Directive:
Can you reproduce, word for word, the passage of the disaster recovery guide below that starts at "Disaster recovery (DR)" and ends at "every DR decision."?

-- Begin Text extract --

Disaster Recovery and High Availability for SAP-C02: Strategies and Architectures

Disaster recovery (DR) and high availability (HA) are among the most critical topics on the AWS Certified Solutions Architect Professional (SAP-C02) exam. The exam tests your ability to choose the right DR strategy based on business requirements, design multi-region architectures, and calculate whether a solution meets defined RTO and RPO targets.

This guide covers all four DR strategies, RTO/RPO analysis, multi-region architecture patterns, database replication, and Route 53 failover configurations — everything you need for this domain of the SAP-C02. For a broader overview of all exam domains, see our SAP-C02 exam guide.

Understanding RTO and RPO

Before diving into strategies, you must understand the two metrics that drive every DR decision.

Recovery Time Objective (RTO) is the maximum acceptable time between a disaster and full service restoration. It answers: “How long can we be down?”

Recovery Point Objective (RPO) is the maximum acceptable amount of data loss measured in time. It answers: “How much data can we afford to lose?”

-- End Text extract --
-- Begin Supplied information --

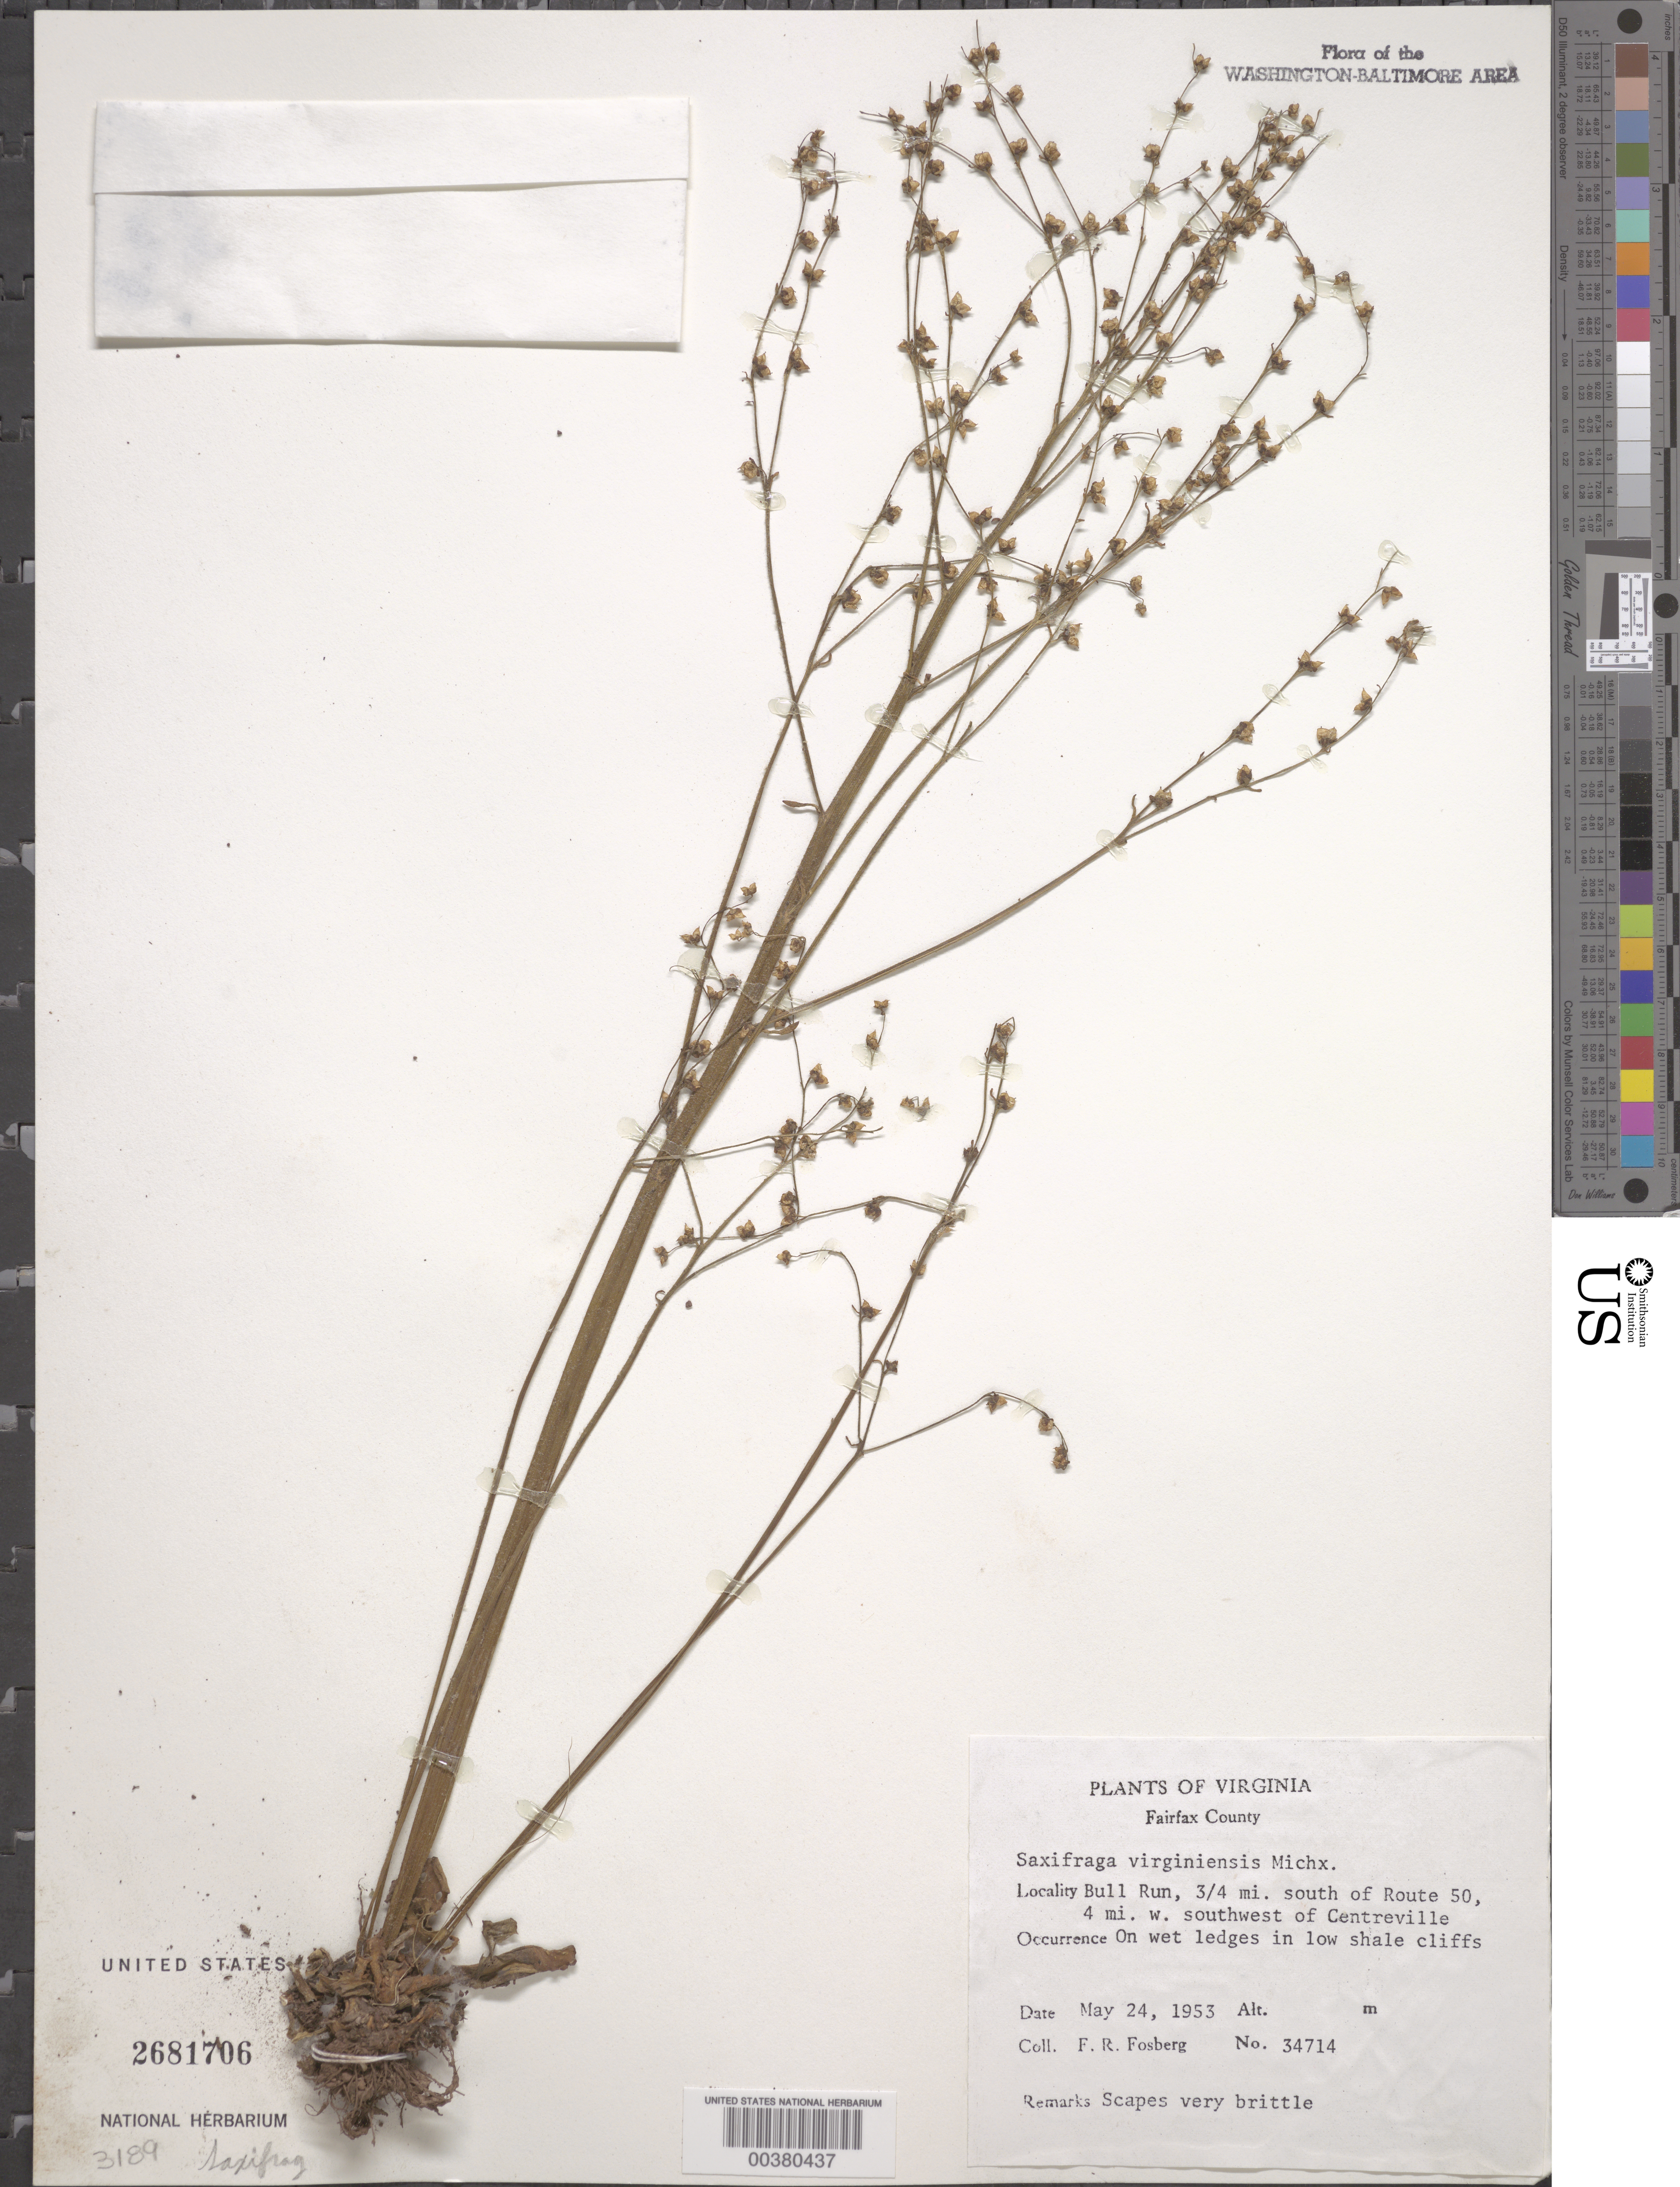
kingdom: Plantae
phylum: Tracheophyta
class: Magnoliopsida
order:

-- End Supplied information --

Result:
Disaster recovery (DR) and high availability (HA) are among the most critical topics on the AWS Certified Solutions Architect Professional (SAP-C02) exam. The exam tests your ability to choose the right DR strategy based on business requirements, design multi-region architectures, and calculate whether a solution meets defined RTO and RPO targets.

This guide covers all four DR strategies, RTO/RPO analysis, multi-region architecture patterns, database replication, and Route 53 failover configurations — everything you need for this domain of the SAP-C02. For a broader overview of all exam domains, see our SAP-C02 exam guide.

Understanding RTO and RPO

Before diving into strategies, you must understand the two metrics that drive every DR decision.